Opini
Peran Feminisme Dalam Memerangi Kekerasan Terhadap Perempuan
Published
4 years agoon
By
Mitra WacanaPermasalahan mengenai perempuan selalu menjadi momok yang menakutkan bagi masyarakat terutama bagi perempuan itu sendiri. Menurut Komnas Perempuan ada 299.911 kasus kekerasan terhadap perempuan sepanjang tahun 2020.
Dari 299.911 kasus kekerasan terhadap perempuan, kasus yang ditangani pengadilan berjumlah 291.677 kasus, lembaga layanan mitra Komnas Perempuan berjumlah 8.234 kasus, dan Unit Pelayanan dan Rujukan (UPR) Komnas Perempuan sebanyak 2.389 kasus.
Faktor penyebab kekerasan terhadap perempuan, menurut Kementerian Pemberdayaan Perempuan dan Perlindungan Anak Republik Indonesia dalam Survei Pengalaman Hidup Perempuan Nasional (SPHPN) tahun 2016, mengungkapkan setidaknya ada empat faktor terjadinya kekerasan terhadap perempuan baik fisik maupun seksual yaitu faktor individu, faktor pasangaan, faktor sosial budaya, dan faktor ekonomi.
Kemenpppa (Kementerian Pemberdayaan Perempuan dan Perlindungan Anak) menyebutkan bahwa dari sekian banyak faktor pemicu kekerasan terhadap perempuan khususnya dalam KDRT (Kekerasan Dalam Rumah Tangga), perlu dipahami bahwa pentingnya konsep kesetaraan dalam keluarga, pemahaman yang baik terhadap konsep kesetaraan itu adalah kunci dalam menghentikan tindakan kekerasan.
Perlu diketahui dan dipahami betul peran-peran laki-laki dan perempuan, yang mana peran ini nantinya akan berpengaruh dalam pengambilan keputusan, serta nilai-nilai luhur termasuk nilai kesetaraan dan keadilan gender yang ditanamkan.
Pembahasan mengenai kesetaraan gender sudah sejak lama dilakukan dalam dunia filsafat, yaitu feminisme. Feminisme, dalam Kamus Besar Bahasa Indonesia diartikan sebagai gerakan wanita yang menuntut persamaan hak sepenuhnya antara kaum wanita dan pria yang merupakan penggabungan dari berbagai doktrin atas hak kesetaraan.

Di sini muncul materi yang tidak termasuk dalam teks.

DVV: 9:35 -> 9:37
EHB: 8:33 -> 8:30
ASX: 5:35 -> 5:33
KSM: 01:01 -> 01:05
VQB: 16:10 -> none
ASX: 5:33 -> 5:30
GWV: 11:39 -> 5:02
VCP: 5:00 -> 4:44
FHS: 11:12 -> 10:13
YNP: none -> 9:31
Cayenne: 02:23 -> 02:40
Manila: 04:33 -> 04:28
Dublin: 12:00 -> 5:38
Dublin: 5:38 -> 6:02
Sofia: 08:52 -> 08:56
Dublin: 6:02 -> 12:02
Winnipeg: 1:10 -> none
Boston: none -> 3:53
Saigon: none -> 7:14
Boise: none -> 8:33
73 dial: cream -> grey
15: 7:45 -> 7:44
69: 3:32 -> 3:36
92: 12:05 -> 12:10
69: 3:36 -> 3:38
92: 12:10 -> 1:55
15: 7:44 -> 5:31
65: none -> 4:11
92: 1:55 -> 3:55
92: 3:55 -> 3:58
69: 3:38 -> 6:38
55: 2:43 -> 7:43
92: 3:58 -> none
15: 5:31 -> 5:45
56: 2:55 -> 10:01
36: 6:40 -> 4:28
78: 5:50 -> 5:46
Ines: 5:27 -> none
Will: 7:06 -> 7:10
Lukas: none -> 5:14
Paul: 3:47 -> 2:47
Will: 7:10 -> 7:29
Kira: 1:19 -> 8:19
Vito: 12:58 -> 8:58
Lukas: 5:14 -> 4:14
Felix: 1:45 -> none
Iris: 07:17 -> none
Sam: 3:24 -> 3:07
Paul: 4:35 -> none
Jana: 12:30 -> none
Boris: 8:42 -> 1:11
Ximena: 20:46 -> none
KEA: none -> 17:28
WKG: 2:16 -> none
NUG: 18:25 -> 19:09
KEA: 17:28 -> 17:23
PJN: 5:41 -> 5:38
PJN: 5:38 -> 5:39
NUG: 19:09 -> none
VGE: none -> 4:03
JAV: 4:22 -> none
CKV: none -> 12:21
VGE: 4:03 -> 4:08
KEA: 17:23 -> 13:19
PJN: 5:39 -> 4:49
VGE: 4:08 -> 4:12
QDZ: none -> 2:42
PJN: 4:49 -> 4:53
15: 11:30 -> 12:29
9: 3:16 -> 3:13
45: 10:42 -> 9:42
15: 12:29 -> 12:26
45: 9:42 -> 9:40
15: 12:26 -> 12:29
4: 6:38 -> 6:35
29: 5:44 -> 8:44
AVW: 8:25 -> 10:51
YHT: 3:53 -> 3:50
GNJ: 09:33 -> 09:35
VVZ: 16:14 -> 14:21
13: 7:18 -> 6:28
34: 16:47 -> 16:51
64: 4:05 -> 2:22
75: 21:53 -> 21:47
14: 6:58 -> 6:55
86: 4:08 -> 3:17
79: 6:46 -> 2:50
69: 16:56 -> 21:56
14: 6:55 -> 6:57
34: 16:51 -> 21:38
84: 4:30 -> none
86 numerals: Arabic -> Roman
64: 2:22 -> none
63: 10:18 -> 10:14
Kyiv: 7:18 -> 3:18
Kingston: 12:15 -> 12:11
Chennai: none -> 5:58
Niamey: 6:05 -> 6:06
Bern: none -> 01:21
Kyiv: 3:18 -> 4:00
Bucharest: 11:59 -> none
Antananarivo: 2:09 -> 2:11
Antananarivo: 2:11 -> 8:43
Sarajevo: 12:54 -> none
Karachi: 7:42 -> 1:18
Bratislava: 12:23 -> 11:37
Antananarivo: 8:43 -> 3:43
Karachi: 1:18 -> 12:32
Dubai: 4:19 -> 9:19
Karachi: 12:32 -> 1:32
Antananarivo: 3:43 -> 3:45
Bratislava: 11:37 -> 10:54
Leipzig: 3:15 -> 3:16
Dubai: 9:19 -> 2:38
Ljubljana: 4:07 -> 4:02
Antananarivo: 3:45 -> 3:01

Marry Wallstonecraff dalam bukunya yang berjudul The Right of Woman pada tahun 1972 mengartikan feminisme sebagai suatu gerakan emansipasi wanita, garakan dengan lantang menyuarakan tentang perbaikan kedudukan wanita dan menolak perbedaan derajat antara laki-laki dan wanita.
Menurut Kamla Bhasin dan dan Nighat Said Khan, feminis dari Asia Selatan, feminisme merupakan suatu kesadaran terhadap penindasan, pemerasan dan ketidakadilan terhadap perempuan baik itu di tempat kerja maupun dalam ruang lingkup keluarga, yang mana perlu sebuah tindakan dengan penuh kesadaran yang dilakukan baik oleh laki-laki maupun perempuan untuk mengubah keadaan itu.
Feminisme sebagai filsafat dan gerakan yang muncul atas kesadaran, dalam sejarah manusia di dunia menunjukkan kenyataan di mana kaum perempuan merasa dirugikan dalam semua bidang dan dinomor duakan oleh kaum laki-laki khususnya dalam masyarakat patriarki.
Feminisme sebagai sebuah teori gerakan sosial memiliki sejarah yang panjang. Kata feminisme digunakan pertama kali oleh Charles Fourier, seorang filsuf asal Prancis tahun 1837 dan terus berkembang hingga sekarang.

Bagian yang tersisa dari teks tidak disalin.